Task goal
Please find every line of the listing below where "events" occurs and copy it.

── Dataset content

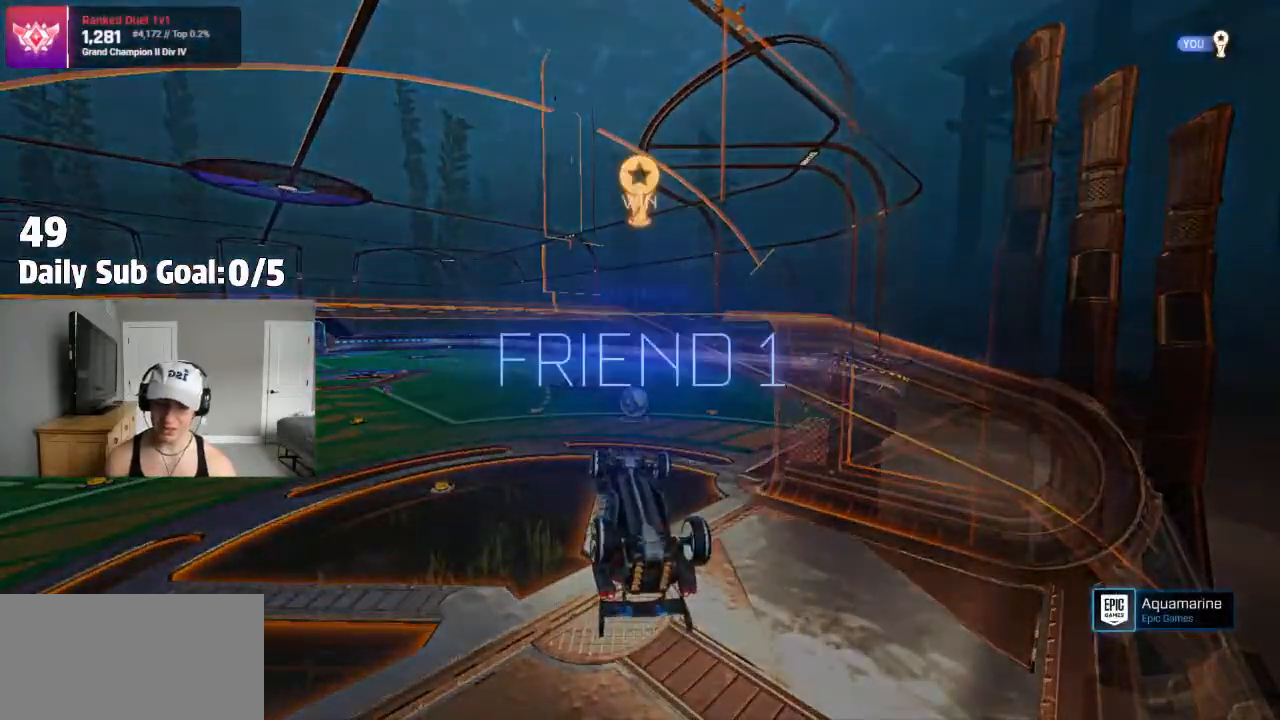
{"buttons": [], "left_stick": "center", "right_stick": "center", "events": []}
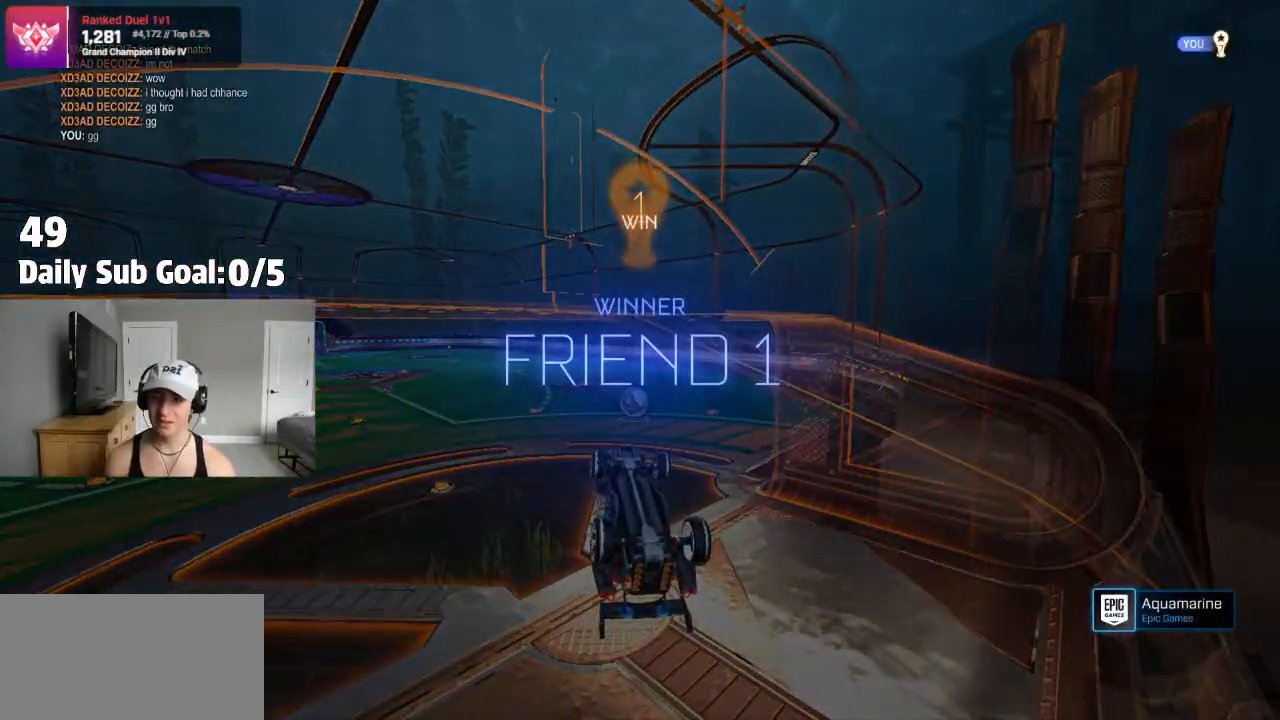
{"buttons": [], "left_stick": "center", "right_stick": "center", "events": []}
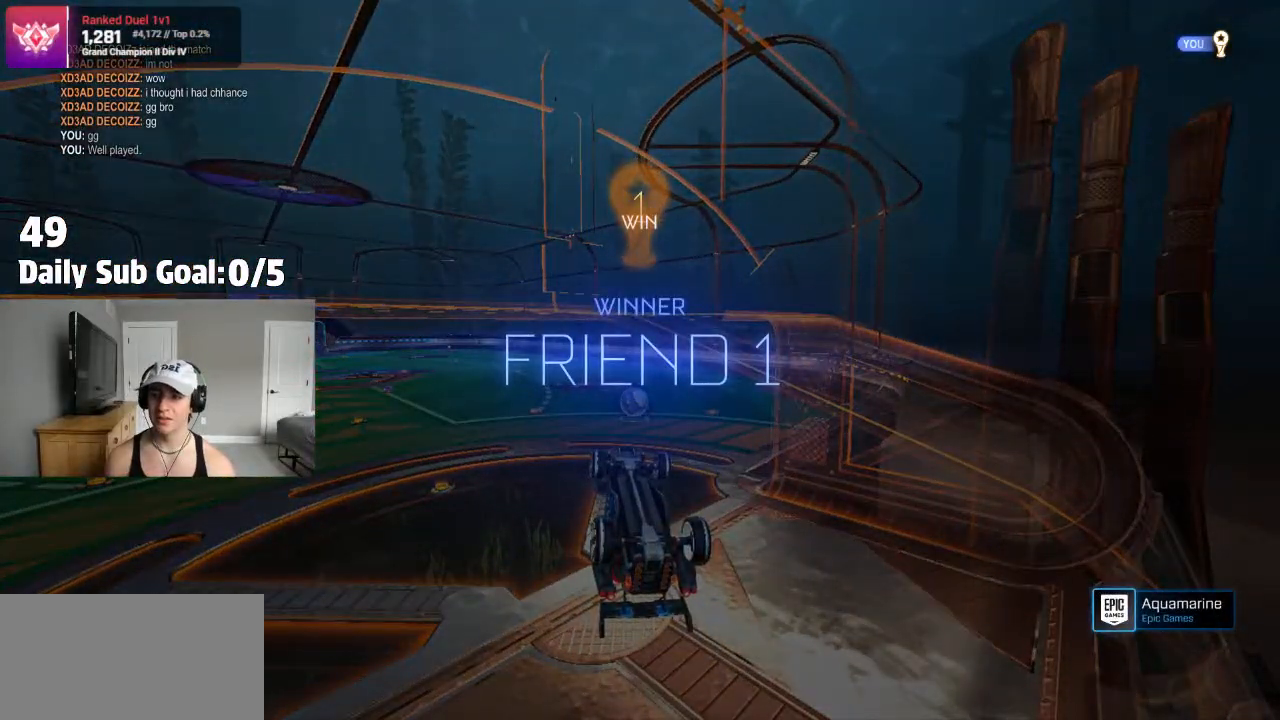
{"buttons": [], "left_stick": "down", "right_stick": "center", "events": [[50, "left_stick", "down"], [133, "left_stick", "center"], [183, "left_stick", "down"], [433, "left_stick", "center"], [483, "left_stick", "down"]]}
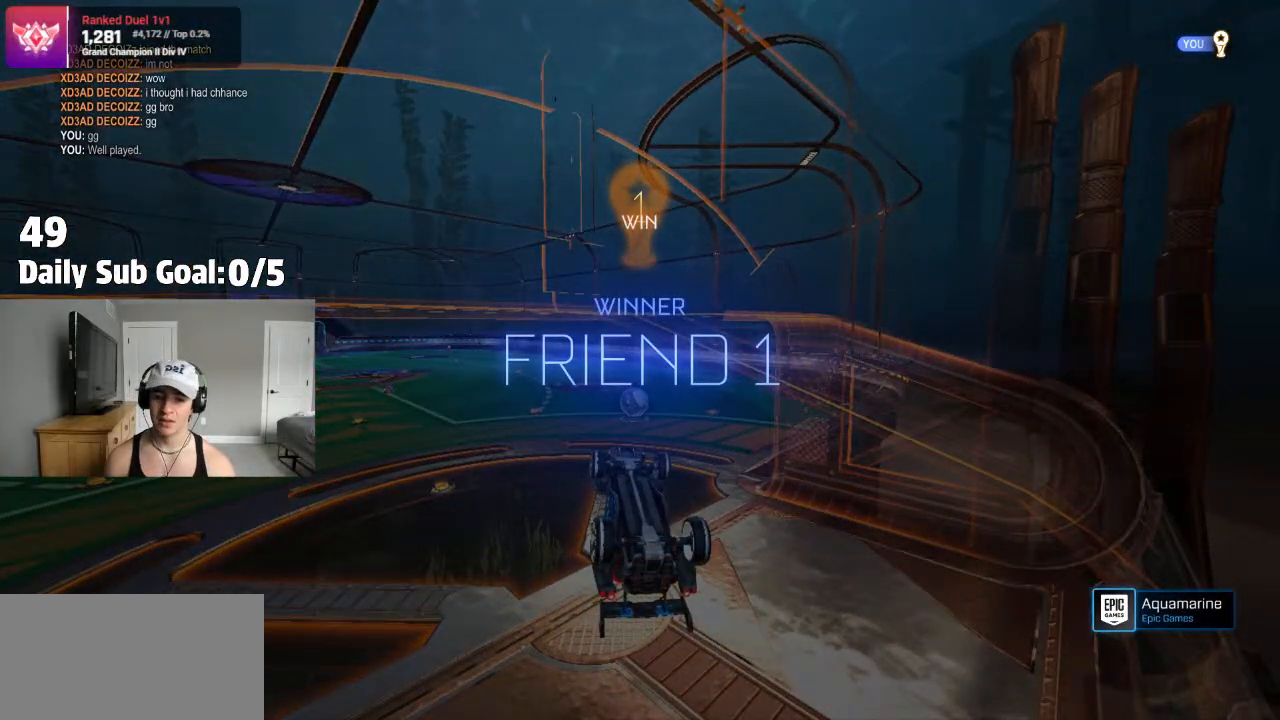
{"buttons": [], "left_stick": "down", "right_stick": "center"}
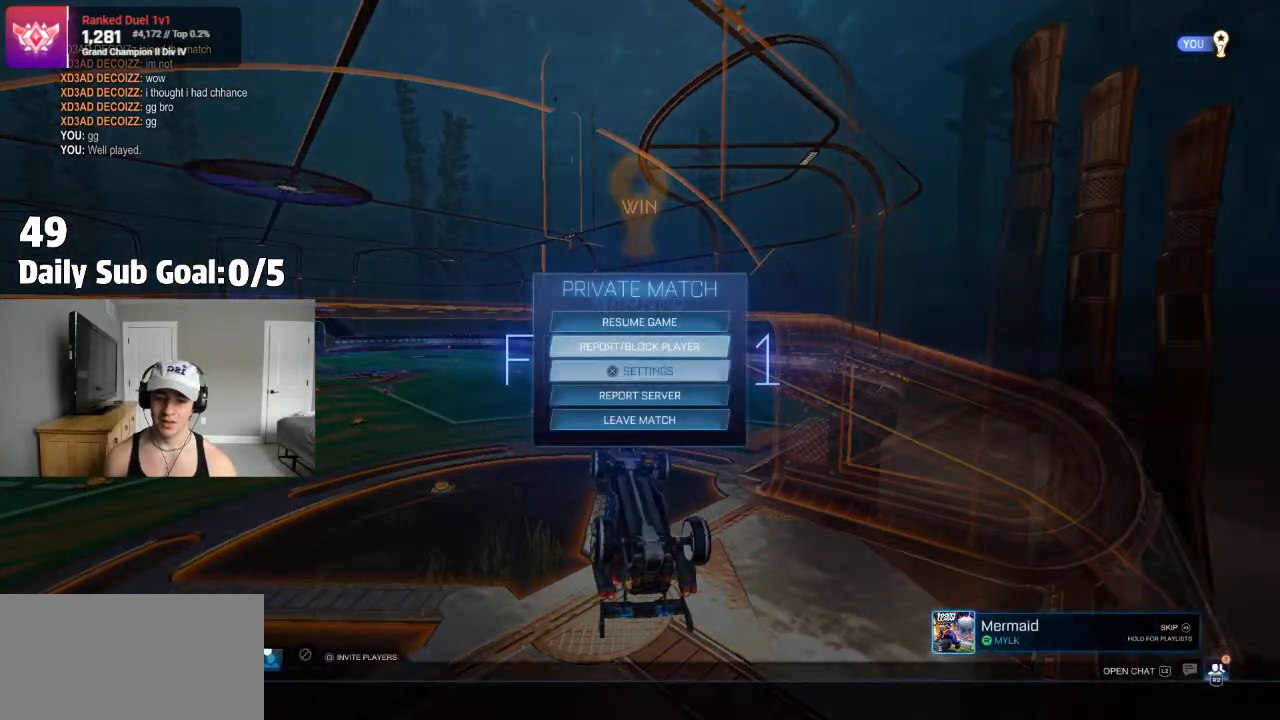
{"buttons": [], "left_stick": "down", "right_stick": "center"}
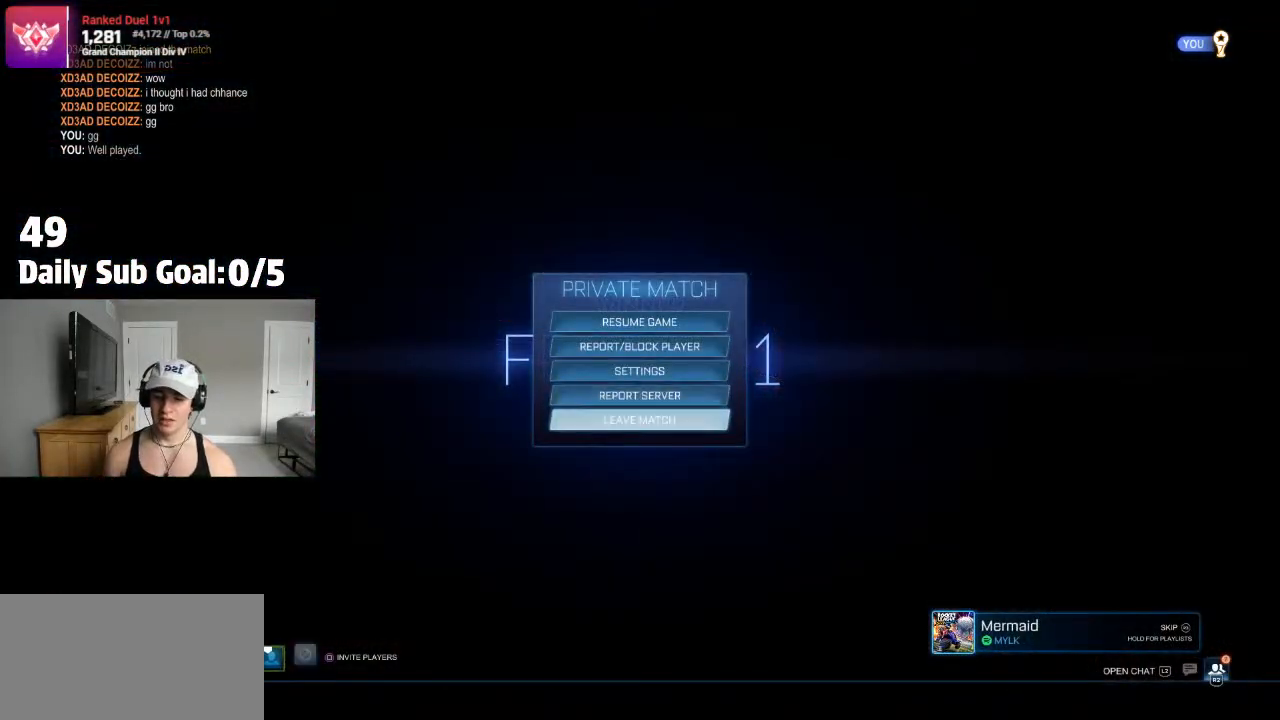
{"buttons": [], "left_stick": "center", "right_stick": "center", "events": [[67, "left_stick", "center"], [417, "CROSS", "down"], [483, "CROSS", "up"]]}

────

Exercise response
{"buttons": [], "left_stick": "center", "right_stick": "center", "events": []}
{"buttons": [], "left_stick": "center", "right_stick": "center", "events": []}
{"buttons": [], "left_stick": "down", "right_stick": "center", "events": [[50, "left_stick", "down"], [133, "left_stick", "center"], [183, "left_stick", "down"], [433, "left_stick", "center"], [483, "left_stick", "down"]]}
{"buttons": [], "left_stick": "center", "right_stick": "center", "events": [[67, "left_stick", "center"], [417, "CROSS", "down"], [483, "CROSS", "up"]]}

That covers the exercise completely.